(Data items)
--------------------

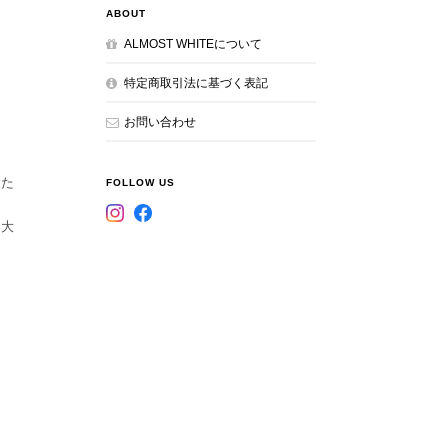
ABOUT
ALMOST WHITEについて
特定商取引法に基づく表記
お問い合わせ
した
FOLLOW US
間大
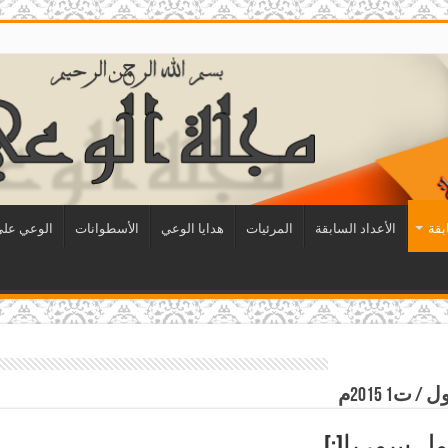
بقة
الأعداد السابقة
المرئيات
هدايا الوعي
الأسطوانات
الوعي على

--------------------

Task statement - Copy each entry exactly as written, and drop the pictures from the copy.

Written answer -
ABOUT
ALMOST WHITEについて
特定商取引法に基づく表記
お問い合わせ
した
FOLLOW US
間大
بقة
الأعداد السابقة
المرئيات
هدايا الوعي
الأسطوانات
الوعي على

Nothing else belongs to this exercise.